Five foreign correspondents tell us about what food they crave when they’re far away, special meals on the road, and homecoming moments around the kitchen table.
Jina Moore, East Africa bureau chief for the The New York Times
“I miss so many other silly things. In Rwanda I once spent $9 on rubber cheese in individual plastic (a Ugandan imitation of imitation cheese) and another $7 on butter. All so I could make a real, American melty grilled cheese toasty. But my God, was it good.
“I also miss baked goods, like a real soft, rich cake, and buttercream icing. In 2010, my sister came to visit me for my birthday and she brought half a dozen cupcakes across three continents.
“Ten years in, my food cravings when I’m back home [in the US] are actually bigger than my food cravings for things from home. I miss isombe, which is a dish in Rwanda and Congo of stewed cassava leaves. And I miss the shiro [chickpea stew] at Habesha, the Ethiopian restaurant in Nairobi that is the best Ethiopian restaurant in the world. And I do a lot of sampling”
Jason Burke, Africa correspondent for The Guardian
“Most of the time I’m in places which are hot and dusty, or hot and humid. I tend to dream about the exact opposite to a pile of Afghan pulau [rice], or veggies and pap [porridge-like dish made from maize], or bad hotel food. That tends to mean very cold, dry white wine and fresh fish.
“When I’m back in London I always have a pint of bitter and a scotch egg, which may not be very classy, but there you go! At the airport I’ll buy a packet of Liquorice Allsorts.
“My most memorable meals away were those at the Kabul restaurant, which was the only place open under the Taliban. You’d have Arab fighters and Taliban commanders all sitting around vast piles of greasy pulau and kofta kebabs with mooli (white radish) and green tea. Whenever I have kofta kebabs, even in north London, I think of those meals.”
Lindsey Hilsum, international editor for Channel 4 News
“I can’t say that I dream much about food when I’m away, but I do like a good cappuccino. Libya, which was colonised by the Italians, had surprisingly good cappuccinos during the revolution. Sadly, there was little else I could eat other than stale crackers and Laughing Cow cheese.
“Before, during and after the Iraq war, we went to an Italian restaurant called Romeros in Amman, Jordan. The drive from Baghdad to Amman took ten hours and was always a bit dodgy – we once got robbed at gunpoint. Being at Romeros meant we had survived. I didn’t care what I ate, but I did enjoy a glass of red wine.”
Monica Mark, West Africa correspondent for BuzzFeed News
“The food I miss most when I’m on the road is suya, a Nigerian street food of roast meat with a delicious spicy seasoning. I find it both comforting and incredibly frustrating to never be able to find suya that’s done quite how it is in Nigeria.
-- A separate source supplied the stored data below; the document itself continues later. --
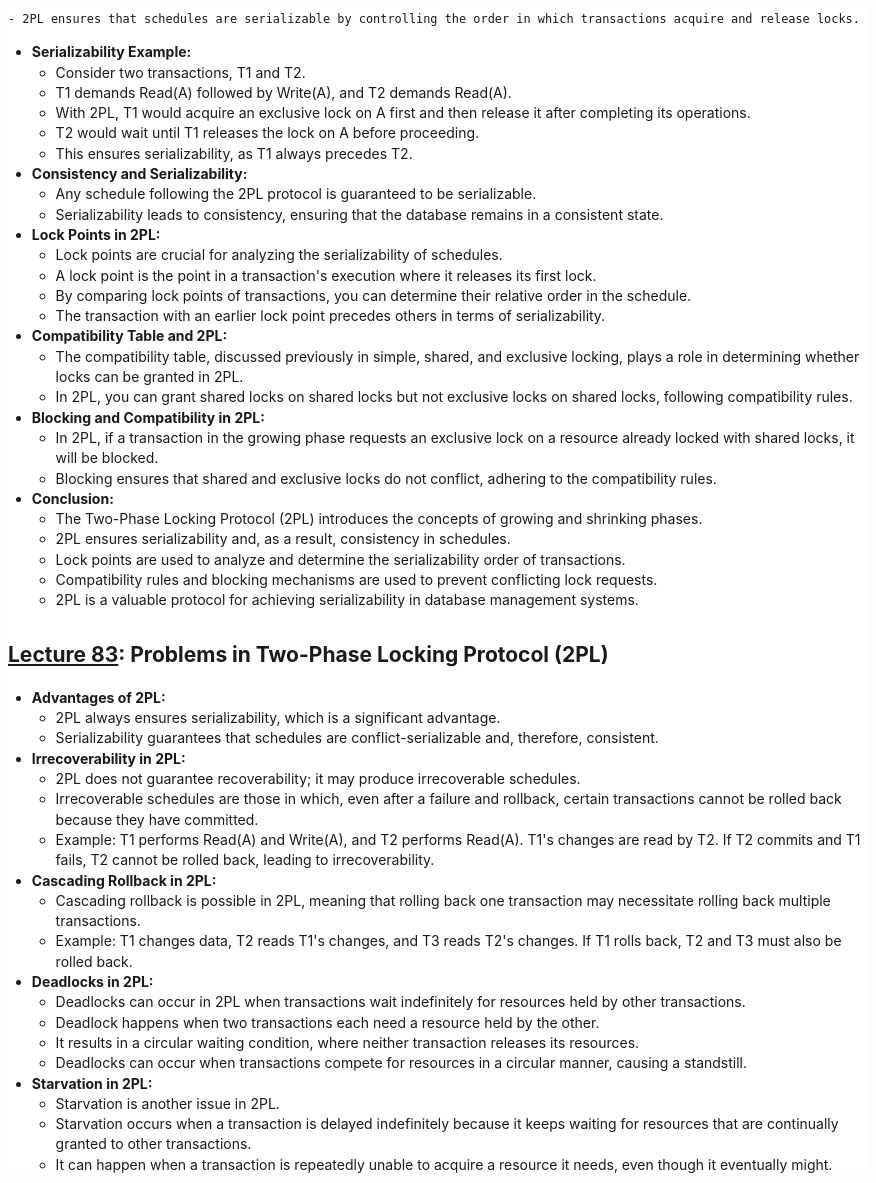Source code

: 	- 2PL ensures that schedules are serializable by controlling the order in which transactions acquire and release locks.
- **Serializability Example:**
	- Consider two transactions, T1 and T2.
	- T1 demands Read(A) followed by Write(A), and T2 demands Read(A).
	- With 2PL, T1 would acquire an exclusive lock on A first and then release it after completing its operations.
	- T2 would wait until T1 releases the lock on A before proceeding.
	- This ensures serializability, as T1 always precedes T2.
- **Consistency and Serializability:**
	- Any schedule following the 2PL protocol is guaranteed to be serializable.
	- Serializability leads to consistency, ensuring that the database remains in a consistent state.
- **Lock Points in 2PL:**
	- Lock points are crucial for analyzing the serializability of schedules.
	- A lock point is the point in a transaction's execution where it releases its first lock.
	- By comparing lock points of transactions, you can determine their relative order in the schedule.
	- The transaction with an earlier lock point precedes others in terms of serializability.
- **Compatibility Table and 2PL:**
	- The compatibility table, discussed previously in simple, shared, and exclusive locking, plays a role in determining whether locks can be granted in 2PL.
	- In 2PL, you can grant shared locks on shared locks but not exclusive locks on shared locks, following compatibility rules.
- **Blocking and Compatibility in 2PL:**
	- In 2PL, if a transaction in the growing phase requests an exclusive lock on a resource already locked with shared locks, it will be blocked.
	- Blocking ensures that shared and exclusive locks do not conflict, adhering to the compatibility rules.
- **Conclusion:**
	- The Two-Phase Locking Protocol (2PL) introduces the concepts of growing and shrinking phases.
	- 2PL ensures serializability and, as a result, consistency in schedules.
	- Lock points are used to analyze and determine the serializability order of transactions.
	- Compatibility rules and blocking mechanisms are used to prevent conflicting lock requests.
	- 2PL is a valuable protocol for achieving serializability in database management systems.
## [**Lecture 83**](https://youtu.be/pZExswIjVsk): **Problems in Two-Phase Locking Protocol (2PL)**
- **Advantages of 2PL:**
	- 2PL always ensures serializability, which is a significant advantage.
	- Serializability guarantees that schedules are conflict-serializable and, therefore, consistent.
- **Irrecoverability in 2PL:**
	- 2PL does not guarantee recoverability; it may produce irrecoverable schedules.
	- Irrecoverable schedules are those in which, even after a failure and rollback, certain transactions cannot be rolled back because they have committed.
	- Example: T1 performs Read(A) and Write(A), and T2 performs Read(A). T1's changes are read by T2. If T2 commits and T1 fails, T2 cannot be rolled back, leading to irrecoverability.
- **Cascading Rollback in 2PL:**
	- Cascading rollback is possible in 2PL, meaning that rolling back one transaction may necessitate rolling back multiple transactions.
	- Example: T1 changes data, T2 reads T1's changes, and T3 reads T2's changes. If T1 rolls back, T2 and T3 must also be rolled back.
- **Deadlocks in 2PL:**
	- Deadlocks can occur in 2PL when transactions wait indefinitely for resources held by other transactions.
	- Deadlock happens when two transactions each need a resource held by the other.
	- It results in a circular waiting condition, where neither transaction releases its resources.
	- Deadlocks can occur when transactions compete for resources in a circular manner, causing a standstill.
- **Starvation in 2PL:**
	- Starvation is another issue in 2PL.
	- Starvation occurs when a transaction is delayed indefinitely because it keeps waiting for resources that are continually granted to other transactions.
	- It can happen when a transaction is repeatedly unable to acquire a resource it needs, even though it eventually might.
“I also miss chocolate. As anyone knows who has tried the congealed lumps that pass for a pack of Maltesers in West Africa, the heat and humidity means you might as well be eating something completely different.
“Back in the UK my comfort food is a pub Sunday roast and a pint. I’ve never seen a Yorkshire pudding on offer anywhere in West Africa, and I’d be very suspicious of anything claiming to be a British-style sausage!
“For the first few days I’m back I find the choice in shops quite bewildering. But Senegal makes up for the lack of variety with the sheer quality of food. Chicken back in the UK tastes like rubber compared to genuinely farm-fresh Senegalese chicken.”
Jude Webber, Mexico and Central America correspondent for The Financial Times
“It used to be granary bread that I missed. I’ve been out of the UK for 23 years now [having reported from Peru, Rome, Bueno Aires and Madrid, among others]. When you’ve lived abroad for so long you forget about favourite foods from England.
“But every now and again mad things happen. Recently I spotted a packet of Bombay mix at a shop near my sister’s house and realised how much I love that stuff. It usually results in me buying a huge bag and being unable to stop eating until it’s all gone, and then feeling sick. That usually quells the urge for another year.
“Anything cooked by Mum is always brilliant when I get back. I particularly love rhubarb crumble and crumpets. And I always try to make time for a balti.
“I love going to the supermarket and just looking at the food, not necessarily buying it, but just seeing what people in England eat and buy.”